Directions for this task: In the answer, give the entries below exactly, from the first line through the line with "Спецпредложения", with every picture omitted.

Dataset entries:
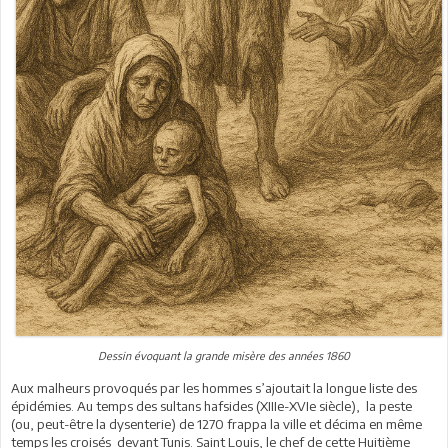
Dessin évoquant la grande misère des années 1860
Aux malheurs provoqués par les hommes s’ajoutait la longue liste des
épidémies. Au temps des sultans hafsides (XIIIe-XVIe siècle), la peste
(ou, peut-être la dysenterie) de 1270 frappa la ville et décima en même
temps les croisés devant Tunis. Saint Louis, le chef de cette Huitième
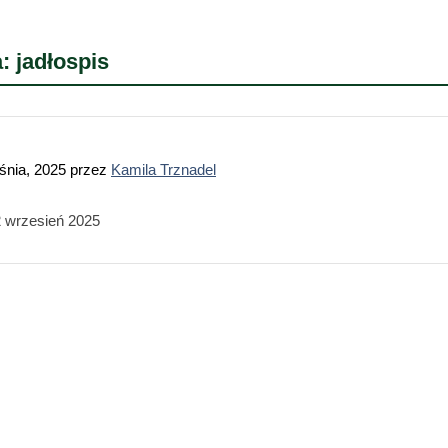
a:
jadłospis
śnia, 2025
przez
Kamila Trznadel
2 wrzesień 2025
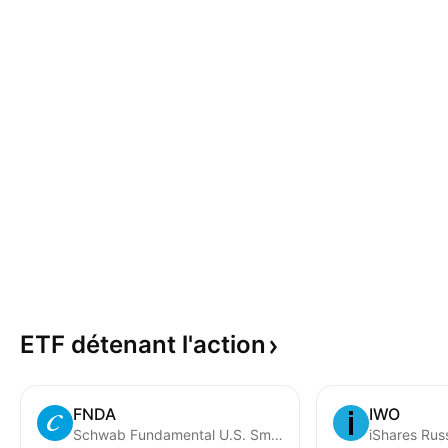
ETF détenant
l'action
FNDA
IWO
Schwab Fundamental U.S. Small Company ETF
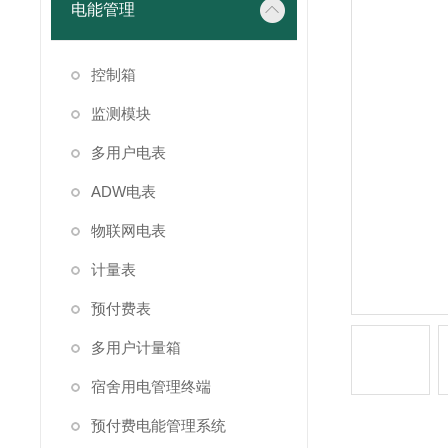
电能管理
控制箱
监测模块
多用户电表
ADW电表
物联网电表
计量表
预付费表
多用户计量箱
宿舍用电管理终端
预付费电能管理系统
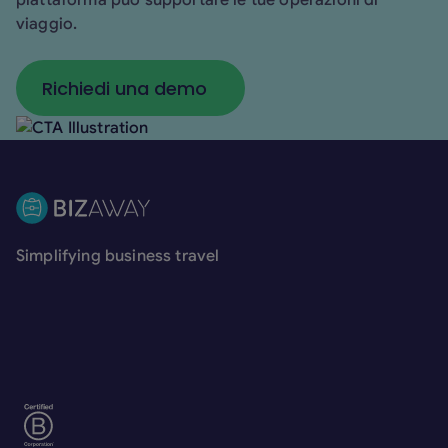
piattaforma può supportare le tue operazioni di
viaggio.
Richiedi una demo
Richiedi una demo
Footer
Simplifying business travel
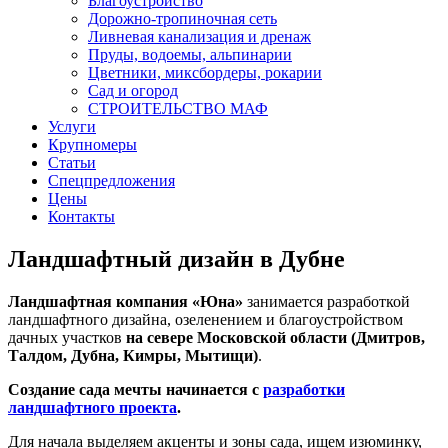
Благоустройство
Дорожно-тропиночная сеть
Ливневая канализация и дренаж
Пруды, водоемы, альпинарии
Цветники, миксбордеры, рокарии
Сад и огород
СТРОИТЕЛЬСТВО МАФ
Услуги
Крупномеры
Статьи
Спецпредложения
Цены
Контакты
Ландшафтный дизайн в Дубне
Ландшафтная компания «Юна»
занимается разработкой
ландшафтного дизайна, озеленением и благоустройством
дачных участков
на севере Московской области (Дмитров,
Талдом, Дубна, Кимры, Мытищи)
.
Создание сада мечты начинается с
разработки
ландшафтного проекта
.
Для начала выделяем акценты и зоны сада, ищем изюминку,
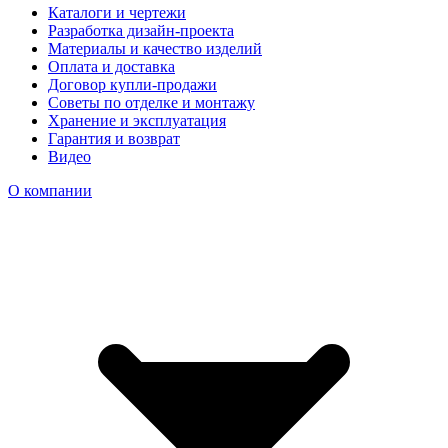
Каталоги и чертежи
Разработка дизайн-проекта
Материалы и качество изделий
Оплата и доставка
Договор купли-продажи
Советы по отделке и монтажу
Хранение и эксплуатация
Гарантия и возврат
Видео
О компании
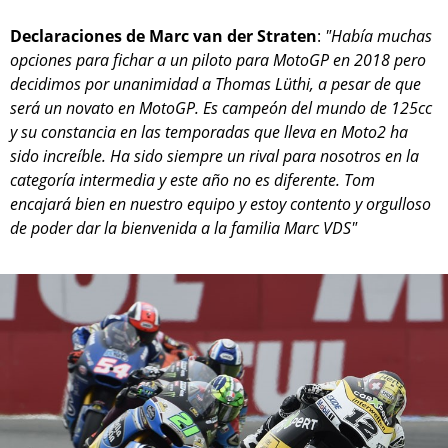
Declaraciones de Marc van der Straten
:
"Había muchas
opciones para fichar a un piloto para MotoGP en 2018 pero
decidimos por unanimidad a Thomas Lüthi, a pesar de que
será un novato en MotoGP. Es campeón del mundo de 125cc
y su constancia en las temporadas que lleva en Moto2 ha
sido increíble. Ha sido siempre un rival para nosotros en la
categoría intermedia y este año no es diferente. Tom
encajará bien en nuestro equipo y estoy contento y orgulloso
de poder dar la bienvenida a la familia Marc VDS"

Answer to the problem:
Dessin évoquant la grande misère des années 1860
Aux malheurs provoqués par les hommes s’ajoutait la longue liste des
épidémies. Au temps des sultans hafsides (XIIIe-XVIe siècle), la peste
(ou, peut-être la dysenterie) de 1270 frappa la ville et décima en même
temps les croisés devant Tunis. Saint Louis, le chef de cette Huitième
a:
jadłospis
śnia, 2025
przez
Kamila Trznadel
2 wrzesień 2025
ETF détenant
l'action
FNDA
IWO
Schwab Fundamental U.S. Small Company ETF
电能管理
控制箱
监测模块
多用户电表
ADW电表
物联网电表
计量表
预付费表
多用户计量箱
宿舍用电管理终端
预付费电能管理系统
piattaforma può supportare le tue operazioni di
viaggio.
Richiedi una demo
Richiedi una demo
Footer
Simplifying business travel
Благоустройство
Дорожно-тропиночная сеть
Ливневая канализация и дренаж
Пруды, водоемы, альпинарии
Цветники, миксбордеры, рокарии
Сад и огород
СТРОИТЕЛЬСТВО МАФ
Услуги
Крупномеры
Статьи
Спецпредложения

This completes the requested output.